Flashman Emily, Bagg Eleanor A L, Chowdhury Rasheduzzaman, Mecinović Jasmin, Loenarz Christoph, McDonough Michael A, Hewitson Kirsty S, Schofield Christopher J
Chemistry Research Laboratory, Department of Chemistry and the Oxford Centre for Integrative Systems Biology, University of Oxford, Mansfield Road, Oxford OX1 3TA, United Kingdom.
J Biol Chem. 2008 Feb 15;283(7):3808-15. doi: 10.1074/jbc.M707411200. Epub 2007 Dec 5.
Hydroxylation of two conserved prolyl residues in the N- and C-terminal oxygen-dependent degradation domains (NODD and CODD) of the alpha-subunit of hypoxia-inducible factor (HIF) signals for its degradation via the ubiquitin-proteasome pathway. In human cells, three prolyl hydroxylases (PHDs 1-3) belonging to the Fe(II) and 2-oxoglutarate (2OG)-dependent oxygenase family catalyze prolyl hydroxylation with differing selectivity for CODD and NODD. Sequence analysis of the catalytic domains of the PHDs in the light of crystal structures for PHD2, and results for other 2OG oxygenases, suggested that either the C-terminal region or a loop linking two beta-strands (beta2 and beta3 in human PHD2) are important in determining substrate selectivity. Mutation analyses on PHD2 revealed that the beta2beta3 loop is a major determinant in conferring selectivity for CODD over NODD peptides. A chimeric PHD in which the beta2beta3 loop of PHD2 was replaced with that of PHD3 displayed an almost complete selectivity for CODD (in competition experiments), as observed for wild-type PHD3. CODD was observed to bind much more tightly to this chimeric protein than the wild type PHD2 catalytic domain.
缺氧诱导因子(HIF)α亚基的N端和C端氧依赖降解结构域(NODD和CODD)中两个保守脯氨酰残基的羟基化作用,标志着其通过泛素-蛋白酶体途径进行降解。

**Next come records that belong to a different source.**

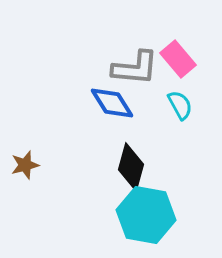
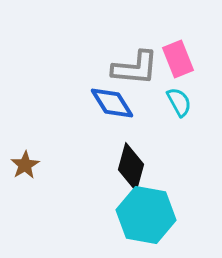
pink rectangle: rotated 18 degrees clockwise
cyan semicircle: moved 1 px left, 3 px up
brown star: rotated 16 degrees counterclockwise
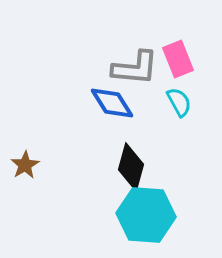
cyan hexagon: rotated 6 degrees counterclockwise
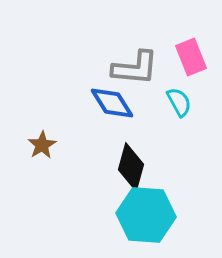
pink rectangle: moved 13 px right, 2 px up
brown star: moved 17 px right, 20 px up
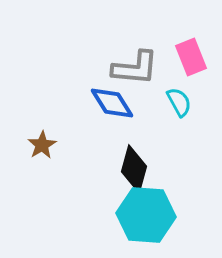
black diamond: moved 3 px right, 2 px down
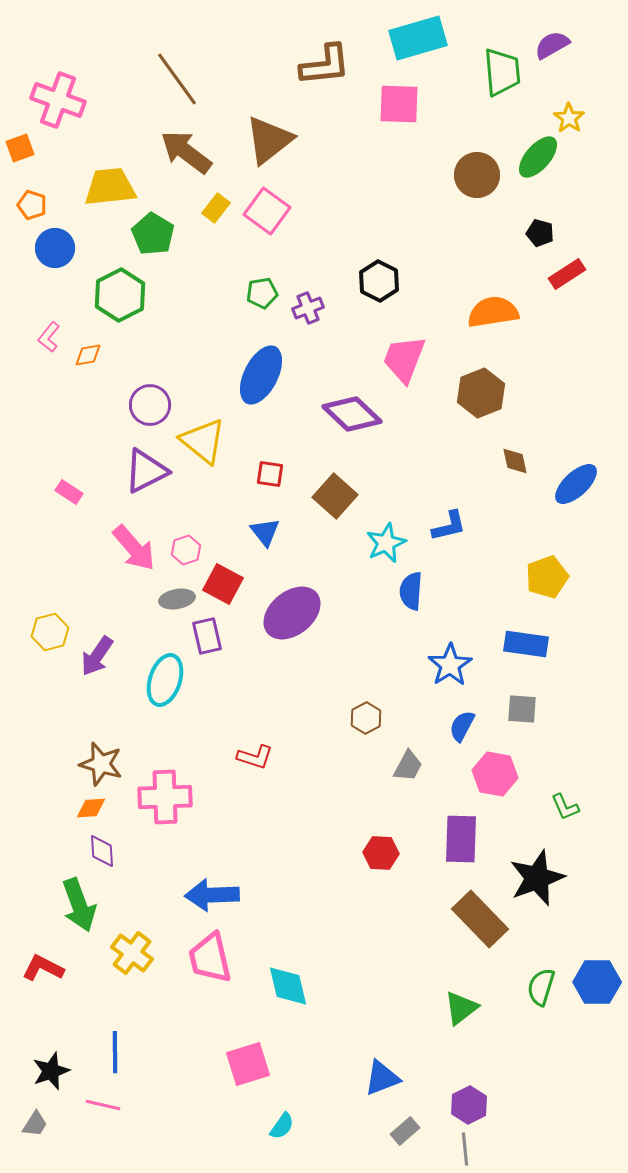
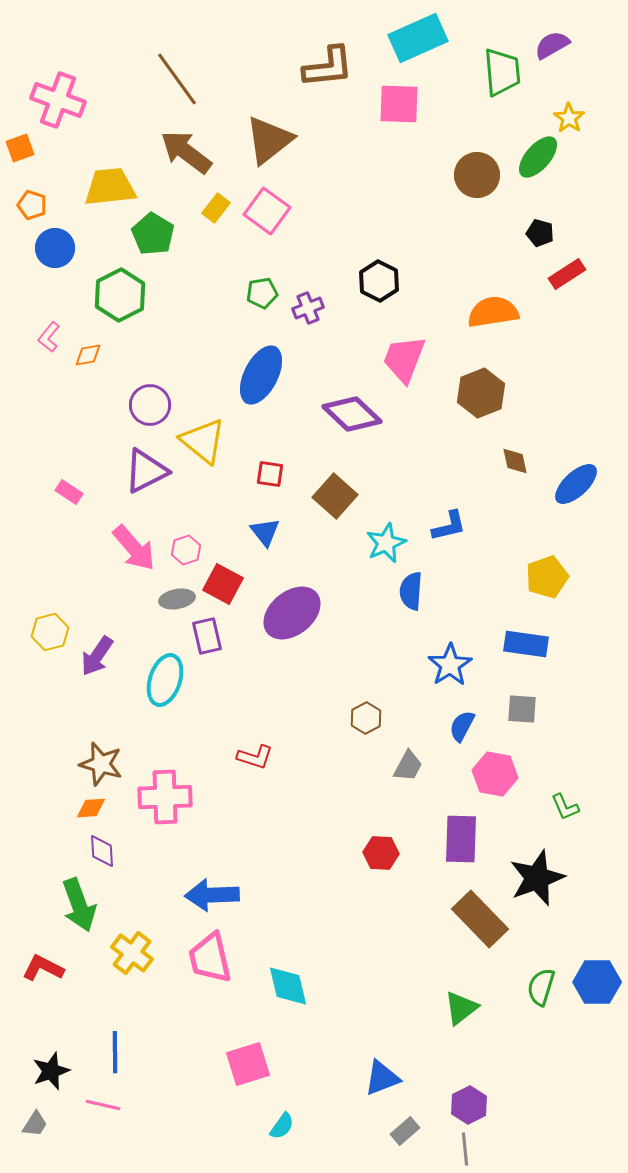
cyan rectangle at (418, 38): rotated 8 degrees counterclockwise
brown L-shape at (325, 65): moved 3 px right, 2 px down
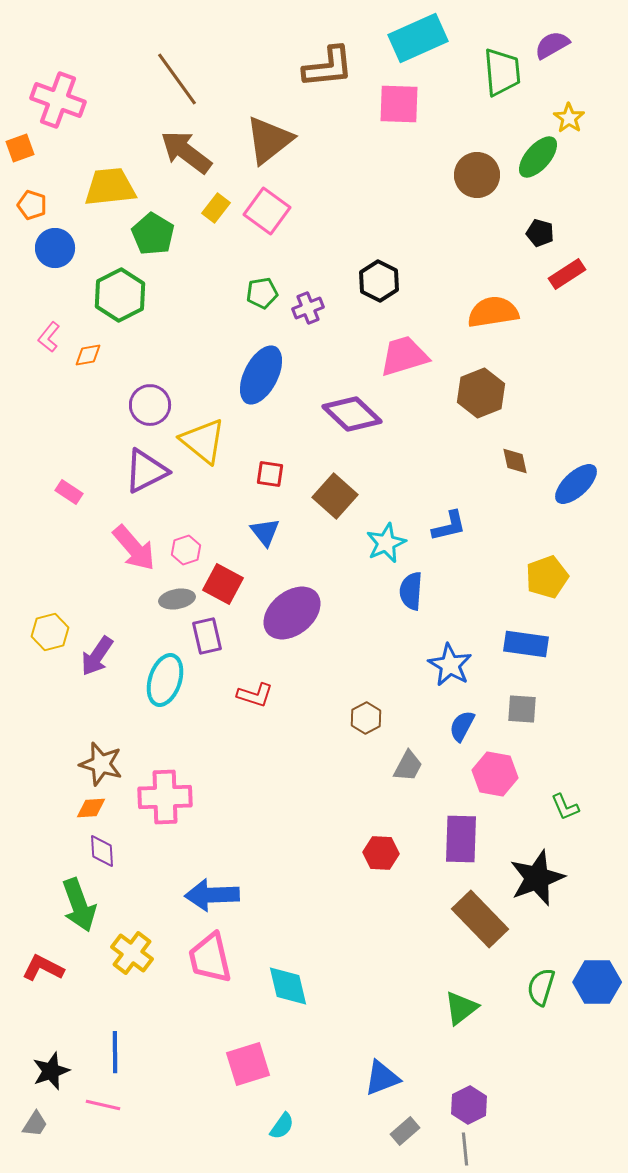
pink trapezoid at (404, 359): moved 3 px up; rotated 52 degrees clockwise
blue star at (450, 665): rotated 9 degrees counterclockwise
red L-shape at (255, 757): moved 62 px up
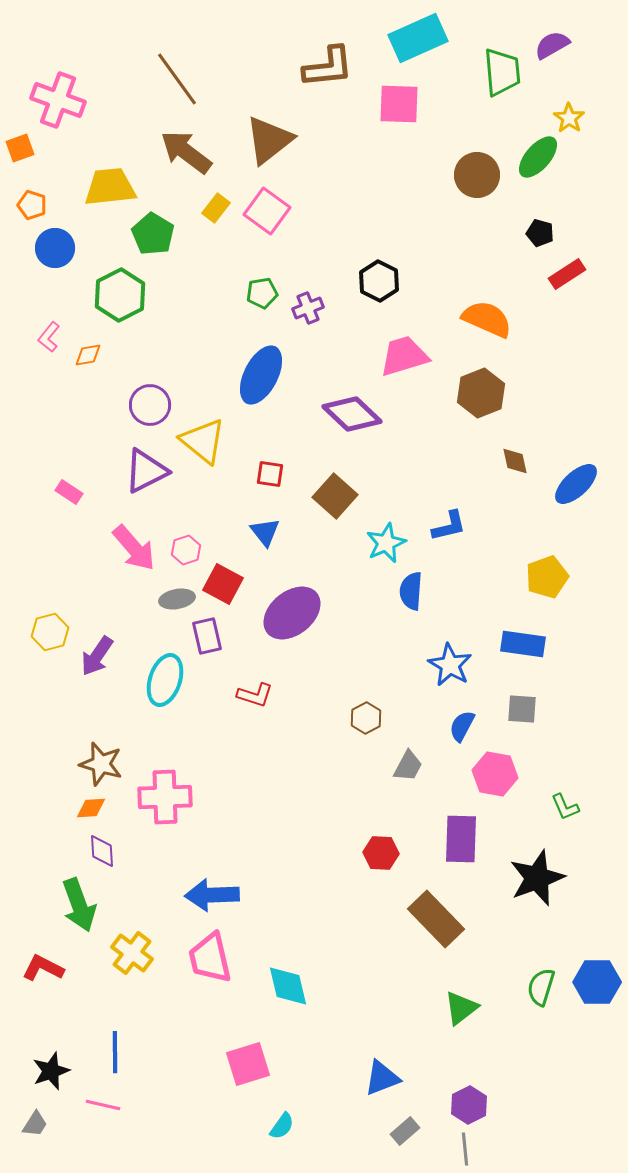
orange semicircle at (493, 312): moved 6 px left, 7 px down; rotated 33 degrees clockwise
blue rectangle at (526, 644): moved 3 px left
brown rectangle at (480, 919): moved 44 px left
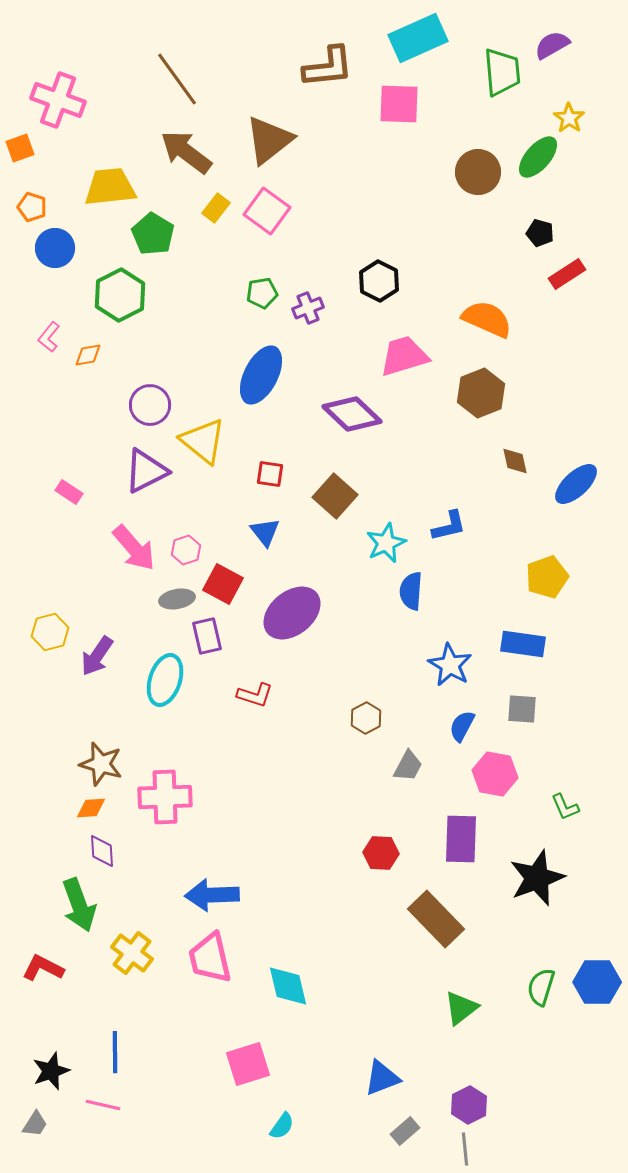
brown circle at (477, 175): moved 1 px right, 3 px up
orange pentagon at (32, 205): moved 2 px down
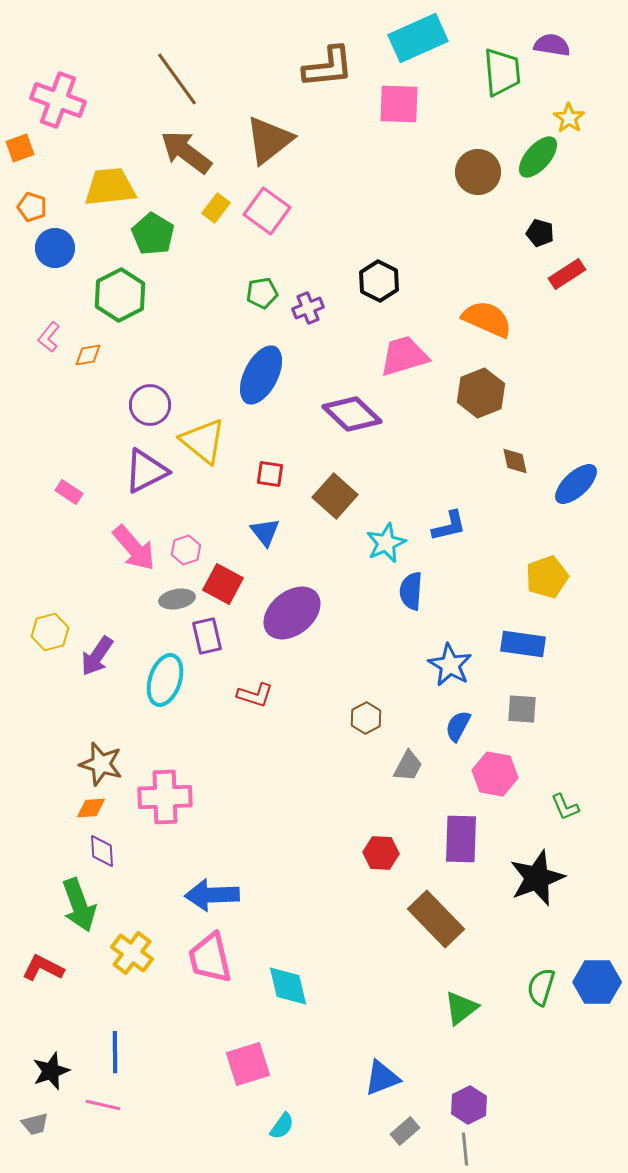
purple semicircle at (552, 45): rotated 39 degrees clockwise
blue semicircle at (462, 726): moved 4 px left
gray trapezoid at (35, 1124): rotated 44 degrees clockwise
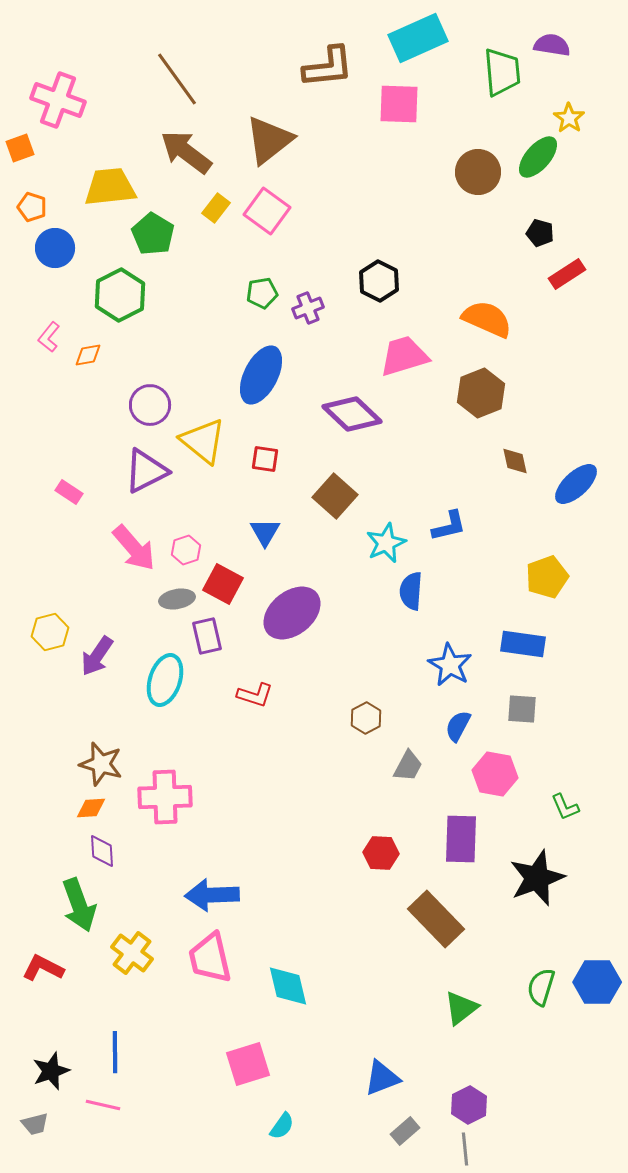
red square at (270, 474): moved 5 px left, 15 px up
blue triangle at (265, 532): rotated 8 degrees clockwise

在人类细胞中,三种属于铁(II)和2-氧代戊二酸(2OG)依赖加氧酶家族的脯氨酰羟化酶(PHD 1-3),对CODD和NODD具有不同的选择性,催化脯氨酰羟基化。根据PHD2的晶体结构以及其他2OG加氧酶的结果,对PHD催化结构域进行序列分析,结果表明C端区域或连接两条β链的环(人类PHD2中的β2和β3)在决定底物选择性方面很重要。对PHD2的突变分析表明,β2β3环是赋予对CODD肽而非NODD肽选择性的主要决定因素。在竞争实验中,将PHD2的β2β3环替换为PHD3的β2β3环的嵌合PHD,对CODD表现出几乎完全的选择性,这与野生型PHD3的情况相同。观察到CODD与这种嵌合蛋白的结合比野生型PHD2催化结构域紧密得多。